(PROMPT): Copy out, unchanged, every line from the start of the records to the line that contains "vfov_deg: 6.9", and stop there.

(Lens and sensor metadata)
▼

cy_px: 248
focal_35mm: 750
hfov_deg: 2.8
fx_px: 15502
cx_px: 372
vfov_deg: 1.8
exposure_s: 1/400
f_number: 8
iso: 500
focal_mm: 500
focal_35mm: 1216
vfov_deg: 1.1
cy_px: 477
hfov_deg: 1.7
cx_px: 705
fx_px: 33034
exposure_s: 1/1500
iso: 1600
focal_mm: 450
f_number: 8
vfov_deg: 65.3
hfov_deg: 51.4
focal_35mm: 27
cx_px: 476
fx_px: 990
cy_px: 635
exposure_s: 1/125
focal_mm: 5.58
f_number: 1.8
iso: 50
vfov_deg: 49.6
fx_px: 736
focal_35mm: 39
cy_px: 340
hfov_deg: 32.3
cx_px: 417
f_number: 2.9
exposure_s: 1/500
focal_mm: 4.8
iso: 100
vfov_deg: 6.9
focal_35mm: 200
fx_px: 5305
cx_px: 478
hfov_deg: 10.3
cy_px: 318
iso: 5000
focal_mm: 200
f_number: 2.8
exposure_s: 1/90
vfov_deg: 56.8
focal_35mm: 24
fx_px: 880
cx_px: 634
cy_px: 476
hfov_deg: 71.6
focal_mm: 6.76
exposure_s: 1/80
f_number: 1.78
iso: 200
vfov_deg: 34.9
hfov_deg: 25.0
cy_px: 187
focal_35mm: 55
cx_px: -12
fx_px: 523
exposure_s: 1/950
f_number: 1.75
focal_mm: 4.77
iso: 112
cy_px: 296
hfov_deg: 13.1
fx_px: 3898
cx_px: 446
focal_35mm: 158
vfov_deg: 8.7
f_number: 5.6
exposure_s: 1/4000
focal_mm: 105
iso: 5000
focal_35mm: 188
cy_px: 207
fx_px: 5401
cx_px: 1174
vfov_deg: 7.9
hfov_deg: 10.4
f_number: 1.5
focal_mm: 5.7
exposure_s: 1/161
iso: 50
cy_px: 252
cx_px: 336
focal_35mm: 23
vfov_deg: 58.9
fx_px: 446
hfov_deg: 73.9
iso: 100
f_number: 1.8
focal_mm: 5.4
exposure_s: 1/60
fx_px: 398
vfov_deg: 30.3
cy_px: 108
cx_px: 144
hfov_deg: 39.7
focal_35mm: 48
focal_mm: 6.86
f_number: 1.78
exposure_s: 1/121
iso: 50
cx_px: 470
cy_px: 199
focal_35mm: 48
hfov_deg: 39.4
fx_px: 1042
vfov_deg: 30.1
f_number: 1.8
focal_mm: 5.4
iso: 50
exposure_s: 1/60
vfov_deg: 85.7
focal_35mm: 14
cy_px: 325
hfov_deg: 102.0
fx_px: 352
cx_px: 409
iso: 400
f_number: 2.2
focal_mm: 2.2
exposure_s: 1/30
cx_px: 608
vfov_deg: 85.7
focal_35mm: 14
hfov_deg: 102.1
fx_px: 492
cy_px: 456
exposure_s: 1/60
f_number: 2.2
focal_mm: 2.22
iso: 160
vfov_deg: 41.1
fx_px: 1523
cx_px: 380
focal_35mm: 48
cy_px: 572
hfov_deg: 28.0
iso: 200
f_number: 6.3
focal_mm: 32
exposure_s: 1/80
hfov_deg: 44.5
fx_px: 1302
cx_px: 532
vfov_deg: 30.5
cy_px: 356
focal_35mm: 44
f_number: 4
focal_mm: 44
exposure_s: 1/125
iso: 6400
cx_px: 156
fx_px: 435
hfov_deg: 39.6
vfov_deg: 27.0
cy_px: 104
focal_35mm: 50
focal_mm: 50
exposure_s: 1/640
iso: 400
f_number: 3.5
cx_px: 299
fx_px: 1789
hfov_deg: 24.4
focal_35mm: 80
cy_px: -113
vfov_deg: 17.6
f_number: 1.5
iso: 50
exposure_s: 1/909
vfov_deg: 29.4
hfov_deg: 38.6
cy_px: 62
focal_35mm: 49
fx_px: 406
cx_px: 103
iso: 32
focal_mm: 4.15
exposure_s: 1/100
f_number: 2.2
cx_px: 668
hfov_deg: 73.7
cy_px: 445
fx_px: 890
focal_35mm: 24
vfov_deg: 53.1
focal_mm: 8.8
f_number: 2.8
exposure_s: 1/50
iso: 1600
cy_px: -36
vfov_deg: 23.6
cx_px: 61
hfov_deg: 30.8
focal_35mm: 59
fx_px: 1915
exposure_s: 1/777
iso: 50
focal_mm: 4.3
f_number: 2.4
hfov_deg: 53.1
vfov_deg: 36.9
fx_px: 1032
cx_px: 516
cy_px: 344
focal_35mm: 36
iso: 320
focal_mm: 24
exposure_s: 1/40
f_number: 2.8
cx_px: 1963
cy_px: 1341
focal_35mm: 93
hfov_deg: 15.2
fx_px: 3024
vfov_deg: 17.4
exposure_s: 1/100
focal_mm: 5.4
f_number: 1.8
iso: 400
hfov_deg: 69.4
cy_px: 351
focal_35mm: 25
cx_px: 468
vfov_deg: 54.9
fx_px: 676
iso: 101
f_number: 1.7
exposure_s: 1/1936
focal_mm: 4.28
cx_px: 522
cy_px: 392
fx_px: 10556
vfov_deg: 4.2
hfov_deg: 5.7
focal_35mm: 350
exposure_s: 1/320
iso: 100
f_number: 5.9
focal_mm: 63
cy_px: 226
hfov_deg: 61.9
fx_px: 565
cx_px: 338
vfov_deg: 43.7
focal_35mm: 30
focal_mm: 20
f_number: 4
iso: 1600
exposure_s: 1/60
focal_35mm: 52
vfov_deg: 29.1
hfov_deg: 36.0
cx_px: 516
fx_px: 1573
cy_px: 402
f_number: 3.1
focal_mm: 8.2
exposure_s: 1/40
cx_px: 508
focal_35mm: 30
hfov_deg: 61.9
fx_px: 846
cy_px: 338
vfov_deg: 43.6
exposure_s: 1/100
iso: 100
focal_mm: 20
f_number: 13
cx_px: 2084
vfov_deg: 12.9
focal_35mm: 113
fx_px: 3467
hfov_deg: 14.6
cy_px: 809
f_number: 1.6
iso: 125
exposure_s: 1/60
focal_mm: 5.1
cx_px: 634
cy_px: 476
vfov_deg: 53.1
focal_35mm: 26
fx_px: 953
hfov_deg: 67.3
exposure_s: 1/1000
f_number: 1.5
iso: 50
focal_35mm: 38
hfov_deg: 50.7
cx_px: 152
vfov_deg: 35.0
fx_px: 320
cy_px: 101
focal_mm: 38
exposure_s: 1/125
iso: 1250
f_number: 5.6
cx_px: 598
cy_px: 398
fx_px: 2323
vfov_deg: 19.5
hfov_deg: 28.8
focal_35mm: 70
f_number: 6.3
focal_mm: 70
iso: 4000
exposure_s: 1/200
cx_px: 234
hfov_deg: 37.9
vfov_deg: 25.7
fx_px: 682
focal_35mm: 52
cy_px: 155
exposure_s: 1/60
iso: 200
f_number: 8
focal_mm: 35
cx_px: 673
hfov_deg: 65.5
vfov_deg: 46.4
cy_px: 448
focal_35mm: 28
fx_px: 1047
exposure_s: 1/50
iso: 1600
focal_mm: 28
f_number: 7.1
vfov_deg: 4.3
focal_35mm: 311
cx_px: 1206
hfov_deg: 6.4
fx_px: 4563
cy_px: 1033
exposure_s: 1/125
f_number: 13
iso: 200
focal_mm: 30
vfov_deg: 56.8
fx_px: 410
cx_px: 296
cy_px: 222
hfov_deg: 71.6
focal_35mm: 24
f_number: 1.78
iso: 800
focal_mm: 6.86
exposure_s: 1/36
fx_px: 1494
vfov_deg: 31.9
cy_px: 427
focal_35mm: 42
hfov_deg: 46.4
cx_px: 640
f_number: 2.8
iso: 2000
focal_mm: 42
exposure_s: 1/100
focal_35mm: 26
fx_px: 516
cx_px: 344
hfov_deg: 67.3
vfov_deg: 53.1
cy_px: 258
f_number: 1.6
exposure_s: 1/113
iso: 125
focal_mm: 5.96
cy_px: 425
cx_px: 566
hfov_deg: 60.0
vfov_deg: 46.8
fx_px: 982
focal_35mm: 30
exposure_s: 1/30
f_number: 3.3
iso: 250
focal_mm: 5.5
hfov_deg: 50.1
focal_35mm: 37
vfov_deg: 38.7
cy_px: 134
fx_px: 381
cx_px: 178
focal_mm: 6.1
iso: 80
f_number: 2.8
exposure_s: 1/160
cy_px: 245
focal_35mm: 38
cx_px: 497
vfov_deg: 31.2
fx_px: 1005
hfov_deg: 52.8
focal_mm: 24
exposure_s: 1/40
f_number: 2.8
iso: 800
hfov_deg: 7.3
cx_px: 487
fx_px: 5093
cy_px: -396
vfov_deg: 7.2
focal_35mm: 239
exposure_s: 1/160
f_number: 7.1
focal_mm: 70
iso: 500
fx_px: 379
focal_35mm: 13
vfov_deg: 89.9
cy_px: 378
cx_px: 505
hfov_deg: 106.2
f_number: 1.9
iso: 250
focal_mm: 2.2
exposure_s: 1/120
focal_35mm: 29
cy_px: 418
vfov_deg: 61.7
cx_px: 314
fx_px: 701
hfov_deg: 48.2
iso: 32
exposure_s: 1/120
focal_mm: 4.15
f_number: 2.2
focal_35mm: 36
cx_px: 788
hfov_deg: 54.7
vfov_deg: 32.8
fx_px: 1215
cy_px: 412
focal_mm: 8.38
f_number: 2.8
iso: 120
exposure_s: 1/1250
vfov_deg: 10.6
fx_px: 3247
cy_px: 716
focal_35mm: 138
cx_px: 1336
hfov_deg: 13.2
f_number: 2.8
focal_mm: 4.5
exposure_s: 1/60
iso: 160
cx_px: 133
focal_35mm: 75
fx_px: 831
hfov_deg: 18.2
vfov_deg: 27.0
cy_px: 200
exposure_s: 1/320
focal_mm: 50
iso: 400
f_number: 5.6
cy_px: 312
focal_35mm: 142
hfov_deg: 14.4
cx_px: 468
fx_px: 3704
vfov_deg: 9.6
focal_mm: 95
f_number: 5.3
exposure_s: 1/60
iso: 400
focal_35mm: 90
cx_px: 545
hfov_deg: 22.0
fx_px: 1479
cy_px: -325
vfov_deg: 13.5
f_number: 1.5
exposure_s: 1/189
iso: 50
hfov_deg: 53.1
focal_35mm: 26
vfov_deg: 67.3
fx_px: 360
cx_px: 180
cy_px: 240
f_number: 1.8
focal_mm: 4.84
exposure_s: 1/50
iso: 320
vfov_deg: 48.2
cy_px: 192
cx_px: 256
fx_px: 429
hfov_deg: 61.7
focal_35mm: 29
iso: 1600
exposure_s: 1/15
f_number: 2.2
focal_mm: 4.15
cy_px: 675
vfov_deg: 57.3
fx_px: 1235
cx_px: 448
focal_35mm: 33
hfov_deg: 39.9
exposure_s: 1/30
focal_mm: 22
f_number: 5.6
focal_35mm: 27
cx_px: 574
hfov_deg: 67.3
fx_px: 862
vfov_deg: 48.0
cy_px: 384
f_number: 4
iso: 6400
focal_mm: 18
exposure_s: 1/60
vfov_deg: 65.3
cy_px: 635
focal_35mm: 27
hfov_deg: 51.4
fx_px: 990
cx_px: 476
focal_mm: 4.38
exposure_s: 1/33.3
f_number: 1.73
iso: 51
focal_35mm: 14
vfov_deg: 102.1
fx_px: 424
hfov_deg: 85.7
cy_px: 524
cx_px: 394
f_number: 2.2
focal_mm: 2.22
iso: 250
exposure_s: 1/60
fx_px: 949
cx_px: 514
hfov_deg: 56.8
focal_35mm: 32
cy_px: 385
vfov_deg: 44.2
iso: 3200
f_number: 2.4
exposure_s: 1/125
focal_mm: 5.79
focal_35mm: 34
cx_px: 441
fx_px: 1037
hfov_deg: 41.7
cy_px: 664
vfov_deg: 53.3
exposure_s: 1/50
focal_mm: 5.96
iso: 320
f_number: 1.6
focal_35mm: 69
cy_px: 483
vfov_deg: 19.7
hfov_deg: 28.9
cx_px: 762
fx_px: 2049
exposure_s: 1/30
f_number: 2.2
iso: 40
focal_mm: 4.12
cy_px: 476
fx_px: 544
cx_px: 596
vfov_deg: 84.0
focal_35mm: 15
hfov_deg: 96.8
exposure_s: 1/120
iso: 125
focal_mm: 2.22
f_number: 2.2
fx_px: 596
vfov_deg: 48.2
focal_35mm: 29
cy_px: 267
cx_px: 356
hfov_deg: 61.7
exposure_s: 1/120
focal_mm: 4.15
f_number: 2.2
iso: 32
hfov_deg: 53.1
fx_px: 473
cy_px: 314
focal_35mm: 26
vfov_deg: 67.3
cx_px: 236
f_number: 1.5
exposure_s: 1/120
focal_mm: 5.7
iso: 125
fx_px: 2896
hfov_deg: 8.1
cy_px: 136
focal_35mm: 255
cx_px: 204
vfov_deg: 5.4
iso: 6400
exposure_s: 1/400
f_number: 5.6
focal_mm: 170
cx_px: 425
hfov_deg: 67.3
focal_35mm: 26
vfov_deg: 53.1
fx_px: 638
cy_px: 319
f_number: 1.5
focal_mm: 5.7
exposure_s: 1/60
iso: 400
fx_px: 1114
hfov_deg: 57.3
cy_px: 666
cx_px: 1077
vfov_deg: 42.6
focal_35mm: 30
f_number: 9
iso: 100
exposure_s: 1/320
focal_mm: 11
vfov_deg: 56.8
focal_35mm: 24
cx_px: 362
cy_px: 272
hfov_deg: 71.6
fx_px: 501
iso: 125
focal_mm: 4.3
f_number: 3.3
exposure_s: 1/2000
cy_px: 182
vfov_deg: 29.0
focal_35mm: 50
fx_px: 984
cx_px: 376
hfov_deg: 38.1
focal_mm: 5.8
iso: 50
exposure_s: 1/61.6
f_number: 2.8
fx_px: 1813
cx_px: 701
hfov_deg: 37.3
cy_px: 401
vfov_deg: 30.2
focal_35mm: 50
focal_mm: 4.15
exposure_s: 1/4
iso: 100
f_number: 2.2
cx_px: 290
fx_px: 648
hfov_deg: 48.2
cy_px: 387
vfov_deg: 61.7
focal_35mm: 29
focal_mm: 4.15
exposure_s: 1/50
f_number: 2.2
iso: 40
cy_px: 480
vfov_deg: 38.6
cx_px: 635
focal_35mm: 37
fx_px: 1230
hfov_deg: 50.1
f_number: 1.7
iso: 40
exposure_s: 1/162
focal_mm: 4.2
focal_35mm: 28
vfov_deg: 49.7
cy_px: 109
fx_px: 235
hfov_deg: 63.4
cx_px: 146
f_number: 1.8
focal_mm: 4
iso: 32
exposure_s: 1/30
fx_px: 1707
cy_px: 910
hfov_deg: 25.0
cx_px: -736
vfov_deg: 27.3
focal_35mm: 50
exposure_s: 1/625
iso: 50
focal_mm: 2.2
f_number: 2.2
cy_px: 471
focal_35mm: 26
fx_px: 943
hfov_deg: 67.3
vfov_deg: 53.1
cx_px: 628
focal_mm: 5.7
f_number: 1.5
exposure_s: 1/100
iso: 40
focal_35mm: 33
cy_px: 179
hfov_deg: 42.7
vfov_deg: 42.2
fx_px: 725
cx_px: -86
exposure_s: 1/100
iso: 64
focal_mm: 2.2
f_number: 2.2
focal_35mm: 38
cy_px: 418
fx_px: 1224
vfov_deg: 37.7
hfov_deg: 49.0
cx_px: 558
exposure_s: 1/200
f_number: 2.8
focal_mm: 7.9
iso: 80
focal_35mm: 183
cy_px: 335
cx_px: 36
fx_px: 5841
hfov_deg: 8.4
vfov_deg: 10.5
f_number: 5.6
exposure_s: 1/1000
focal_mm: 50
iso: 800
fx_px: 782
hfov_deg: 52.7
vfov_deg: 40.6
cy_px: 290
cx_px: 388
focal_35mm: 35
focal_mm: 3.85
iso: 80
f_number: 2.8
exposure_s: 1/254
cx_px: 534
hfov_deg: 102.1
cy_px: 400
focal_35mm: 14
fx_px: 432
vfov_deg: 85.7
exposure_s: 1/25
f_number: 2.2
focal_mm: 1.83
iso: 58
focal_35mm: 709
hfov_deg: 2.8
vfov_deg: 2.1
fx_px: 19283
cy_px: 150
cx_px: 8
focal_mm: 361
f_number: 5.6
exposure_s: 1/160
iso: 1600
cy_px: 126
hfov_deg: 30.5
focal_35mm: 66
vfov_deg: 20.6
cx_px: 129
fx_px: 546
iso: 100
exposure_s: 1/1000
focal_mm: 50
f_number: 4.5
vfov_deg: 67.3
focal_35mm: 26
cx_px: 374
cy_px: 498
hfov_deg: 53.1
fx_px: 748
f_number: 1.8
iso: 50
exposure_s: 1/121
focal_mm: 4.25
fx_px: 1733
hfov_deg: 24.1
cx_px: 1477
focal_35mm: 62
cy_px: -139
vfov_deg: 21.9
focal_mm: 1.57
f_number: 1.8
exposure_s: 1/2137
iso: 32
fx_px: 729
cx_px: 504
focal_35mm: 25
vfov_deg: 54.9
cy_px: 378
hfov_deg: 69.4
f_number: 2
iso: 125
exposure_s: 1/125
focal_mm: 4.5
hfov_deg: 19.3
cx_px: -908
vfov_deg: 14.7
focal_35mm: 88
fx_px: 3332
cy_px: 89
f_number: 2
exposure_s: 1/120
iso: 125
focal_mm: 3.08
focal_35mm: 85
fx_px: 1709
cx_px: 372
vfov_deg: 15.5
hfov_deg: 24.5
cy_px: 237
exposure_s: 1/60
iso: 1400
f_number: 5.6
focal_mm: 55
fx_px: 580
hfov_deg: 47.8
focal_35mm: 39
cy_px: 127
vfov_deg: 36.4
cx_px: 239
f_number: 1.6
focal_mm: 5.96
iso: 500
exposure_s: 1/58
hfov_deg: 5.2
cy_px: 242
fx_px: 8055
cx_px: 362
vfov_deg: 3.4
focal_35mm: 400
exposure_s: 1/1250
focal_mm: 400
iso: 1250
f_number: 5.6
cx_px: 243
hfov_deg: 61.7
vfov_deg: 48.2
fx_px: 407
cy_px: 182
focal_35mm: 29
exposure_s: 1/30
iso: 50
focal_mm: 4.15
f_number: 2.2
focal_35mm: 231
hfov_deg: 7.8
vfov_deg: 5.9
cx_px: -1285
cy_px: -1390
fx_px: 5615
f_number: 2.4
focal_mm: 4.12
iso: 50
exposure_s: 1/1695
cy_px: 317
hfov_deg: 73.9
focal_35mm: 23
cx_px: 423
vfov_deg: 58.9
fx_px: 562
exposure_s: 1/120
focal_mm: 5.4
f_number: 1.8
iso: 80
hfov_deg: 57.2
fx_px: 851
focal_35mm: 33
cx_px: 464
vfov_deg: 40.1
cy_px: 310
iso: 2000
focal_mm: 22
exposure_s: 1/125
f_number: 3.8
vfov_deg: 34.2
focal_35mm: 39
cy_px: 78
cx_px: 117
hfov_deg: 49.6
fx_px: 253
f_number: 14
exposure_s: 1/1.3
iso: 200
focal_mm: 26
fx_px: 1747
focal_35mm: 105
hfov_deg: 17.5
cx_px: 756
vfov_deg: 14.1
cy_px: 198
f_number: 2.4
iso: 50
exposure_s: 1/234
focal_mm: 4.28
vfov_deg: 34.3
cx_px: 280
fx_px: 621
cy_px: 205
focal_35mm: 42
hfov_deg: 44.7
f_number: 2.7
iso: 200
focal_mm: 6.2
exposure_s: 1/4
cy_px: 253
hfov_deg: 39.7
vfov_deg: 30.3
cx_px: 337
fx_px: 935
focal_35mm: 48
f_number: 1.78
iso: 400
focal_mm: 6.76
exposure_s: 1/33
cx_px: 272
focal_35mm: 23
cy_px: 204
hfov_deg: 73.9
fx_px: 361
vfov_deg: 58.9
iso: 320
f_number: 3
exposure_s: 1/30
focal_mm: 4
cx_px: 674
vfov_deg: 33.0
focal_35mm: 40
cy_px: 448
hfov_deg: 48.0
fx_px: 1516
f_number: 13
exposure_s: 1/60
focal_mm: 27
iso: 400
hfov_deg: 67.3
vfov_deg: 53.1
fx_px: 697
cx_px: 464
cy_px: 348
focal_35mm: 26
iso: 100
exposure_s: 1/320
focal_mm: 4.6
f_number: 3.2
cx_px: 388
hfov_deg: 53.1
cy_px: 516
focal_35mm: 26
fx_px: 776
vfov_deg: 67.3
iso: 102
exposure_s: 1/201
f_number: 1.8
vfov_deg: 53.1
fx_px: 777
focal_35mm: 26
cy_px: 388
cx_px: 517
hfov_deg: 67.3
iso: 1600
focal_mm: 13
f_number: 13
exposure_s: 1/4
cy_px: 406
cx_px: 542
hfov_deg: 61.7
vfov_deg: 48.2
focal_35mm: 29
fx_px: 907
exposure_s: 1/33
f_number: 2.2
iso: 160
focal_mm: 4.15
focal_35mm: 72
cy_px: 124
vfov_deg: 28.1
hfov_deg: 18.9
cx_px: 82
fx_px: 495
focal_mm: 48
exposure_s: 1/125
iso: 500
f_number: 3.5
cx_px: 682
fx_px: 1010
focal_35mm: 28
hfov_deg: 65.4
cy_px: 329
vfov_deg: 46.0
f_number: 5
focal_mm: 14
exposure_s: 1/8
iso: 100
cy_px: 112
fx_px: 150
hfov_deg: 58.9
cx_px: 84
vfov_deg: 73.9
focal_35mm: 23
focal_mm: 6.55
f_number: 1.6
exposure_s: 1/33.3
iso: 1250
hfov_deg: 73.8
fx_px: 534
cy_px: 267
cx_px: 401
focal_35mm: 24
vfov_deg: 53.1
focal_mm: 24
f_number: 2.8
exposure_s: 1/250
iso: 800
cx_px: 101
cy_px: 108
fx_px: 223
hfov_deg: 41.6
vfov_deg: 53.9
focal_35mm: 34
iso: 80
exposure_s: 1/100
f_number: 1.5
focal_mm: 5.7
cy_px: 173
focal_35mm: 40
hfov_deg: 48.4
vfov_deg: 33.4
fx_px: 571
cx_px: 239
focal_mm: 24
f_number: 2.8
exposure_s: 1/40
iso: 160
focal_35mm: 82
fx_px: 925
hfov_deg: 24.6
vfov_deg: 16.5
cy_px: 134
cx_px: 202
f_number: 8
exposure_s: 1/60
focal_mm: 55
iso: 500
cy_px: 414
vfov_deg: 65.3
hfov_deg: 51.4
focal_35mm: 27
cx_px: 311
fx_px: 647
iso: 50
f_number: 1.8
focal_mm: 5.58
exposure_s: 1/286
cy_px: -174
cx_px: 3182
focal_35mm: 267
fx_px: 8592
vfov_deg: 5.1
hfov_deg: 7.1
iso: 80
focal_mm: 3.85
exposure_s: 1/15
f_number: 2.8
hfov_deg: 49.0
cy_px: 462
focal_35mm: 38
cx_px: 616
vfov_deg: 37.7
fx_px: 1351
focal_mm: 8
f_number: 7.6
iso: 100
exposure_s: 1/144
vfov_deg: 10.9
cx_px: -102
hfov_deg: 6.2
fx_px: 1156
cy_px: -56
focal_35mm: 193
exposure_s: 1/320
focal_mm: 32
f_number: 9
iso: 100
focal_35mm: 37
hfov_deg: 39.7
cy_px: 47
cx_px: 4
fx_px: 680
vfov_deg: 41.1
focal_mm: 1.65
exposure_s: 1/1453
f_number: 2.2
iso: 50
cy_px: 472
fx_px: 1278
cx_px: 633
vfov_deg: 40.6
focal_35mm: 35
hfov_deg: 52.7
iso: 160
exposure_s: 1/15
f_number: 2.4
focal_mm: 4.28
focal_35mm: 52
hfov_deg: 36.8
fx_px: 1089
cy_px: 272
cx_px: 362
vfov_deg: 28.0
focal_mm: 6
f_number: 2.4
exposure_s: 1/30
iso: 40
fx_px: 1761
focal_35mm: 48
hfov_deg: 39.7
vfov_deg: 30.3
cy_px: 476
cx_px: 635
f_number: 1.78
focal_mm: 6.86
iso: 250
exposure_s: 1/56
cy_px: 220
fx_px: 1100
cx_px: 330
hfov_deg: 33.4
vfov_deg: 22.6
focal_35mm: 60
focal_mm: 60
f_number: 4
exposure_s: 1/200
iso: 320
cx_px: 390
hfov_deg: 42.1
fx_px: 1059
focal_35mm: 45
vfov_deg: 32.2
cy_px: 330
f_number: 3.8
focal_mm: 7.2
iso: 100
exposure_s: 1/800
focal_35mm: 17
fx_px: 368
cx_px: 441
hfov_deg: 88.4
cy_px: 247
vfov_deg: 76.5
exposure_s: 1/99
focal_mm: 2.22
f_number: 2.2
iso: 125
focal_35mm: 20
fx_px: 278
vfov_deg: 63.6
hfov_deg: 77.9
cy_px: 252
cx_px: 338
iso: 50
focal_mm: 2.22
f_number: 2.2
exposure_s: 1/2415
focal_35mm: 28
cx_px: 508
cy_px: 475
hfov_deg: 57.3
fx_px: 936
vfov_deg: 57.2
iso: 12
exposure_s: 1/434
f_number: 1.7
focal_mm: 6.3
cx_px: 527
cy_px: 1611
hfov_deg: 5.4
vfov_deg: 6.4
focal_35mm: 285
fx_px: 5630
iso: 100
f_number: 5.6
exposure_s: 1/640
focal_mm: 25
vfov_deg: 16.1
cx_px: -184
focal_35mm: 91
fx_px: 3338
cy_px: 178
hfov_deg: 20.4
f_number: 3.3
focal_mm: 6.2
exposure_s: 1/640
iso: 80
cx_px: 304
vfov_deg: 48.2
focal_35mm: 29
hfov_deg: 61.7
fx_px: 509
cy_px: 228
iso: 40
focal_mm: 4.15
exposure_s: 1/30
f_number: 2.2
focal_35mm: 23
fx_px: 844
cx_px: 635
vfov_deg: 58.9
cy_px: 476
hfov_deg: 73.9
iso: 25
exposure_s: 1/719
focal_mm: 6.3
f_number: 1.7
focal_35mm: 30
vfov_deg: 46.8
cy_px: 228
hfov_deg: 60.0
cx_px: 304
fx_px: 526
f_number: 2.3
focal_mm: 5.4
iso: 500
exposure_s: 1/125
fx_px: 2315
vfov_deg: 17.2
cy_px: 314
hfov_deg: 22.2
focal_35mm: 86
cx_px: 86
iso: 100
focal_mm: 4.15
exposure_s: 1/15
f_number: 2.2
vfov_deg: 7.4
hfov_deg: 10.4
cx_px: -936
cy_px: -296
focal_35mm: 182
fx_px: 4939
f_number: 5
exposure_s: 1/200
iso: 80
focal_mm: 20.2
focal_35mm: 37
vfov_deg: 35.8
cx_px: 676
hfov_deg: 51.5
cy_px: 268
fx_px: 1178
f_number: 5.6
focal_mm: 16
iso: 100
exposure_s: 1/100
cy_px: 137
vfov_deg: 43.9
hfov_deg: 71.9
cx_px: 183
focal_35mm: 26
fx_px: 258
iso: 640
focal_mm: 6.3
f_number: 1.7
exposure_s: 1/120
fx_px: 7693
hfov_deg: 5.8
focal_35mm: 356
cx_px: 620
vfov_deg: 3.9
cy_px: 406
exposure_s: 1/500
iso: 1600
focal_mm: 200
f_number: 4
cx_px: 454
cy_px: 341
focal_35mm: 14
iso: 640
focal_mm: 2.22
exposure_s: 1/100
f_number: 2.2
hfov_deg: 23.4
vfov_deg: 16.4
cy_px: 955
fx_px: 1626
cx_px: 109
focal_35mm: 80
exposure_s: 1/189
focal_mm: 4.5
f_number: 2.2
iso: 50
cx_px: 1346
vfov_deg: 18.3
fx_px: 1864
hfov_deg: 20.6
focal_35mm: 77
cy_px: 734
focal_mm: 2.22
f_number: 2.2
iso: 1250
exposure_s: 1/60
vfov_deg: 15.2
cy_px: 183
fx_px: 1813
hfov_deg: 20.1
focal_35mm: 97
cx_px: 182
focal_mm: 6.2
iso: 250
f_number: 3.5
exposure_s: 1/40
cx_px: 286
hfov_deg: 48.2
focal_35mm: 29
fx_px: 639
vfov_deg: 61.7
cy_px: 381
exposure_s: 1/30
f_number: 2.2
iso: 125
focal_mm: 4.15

▲

(REPLY):
cy_px: 248
focal_35mm: 750
hfov_deg: 2.8
fx_px: 15502
cx_px: 372
vfov_deg: 1.8
exposure_s: 1/400
f_number: 8
iso: 500
focal_mm: 500
focal_35mm: 1216
vfov_deg: 1.1
cy_px: 477
hfov_deg: 1.7
cx_px: 705
fx_px: 33034
exposure_s: 1/1500
iso: 1600
focal_mm: 450
f_number: 8
vfov_deg: 65.3
hfov_deg: 51.4
focal_35mm: 27
cx_px: 476
fx_px: 990
cy_px: 635
exposure_s: 1/125
focal_mm: 5.58
f_number: 1.8
iso: 50
vfov_deg: 49.6
fx_px: 736
focal_35mm: 39
cy_px: 340
hfov_deg: 32.3
cx_px: 417
f_number: 2.9
exposure_s: 1/500
focal_mm: 4.8
iso: 100
vfov_deg: 6.9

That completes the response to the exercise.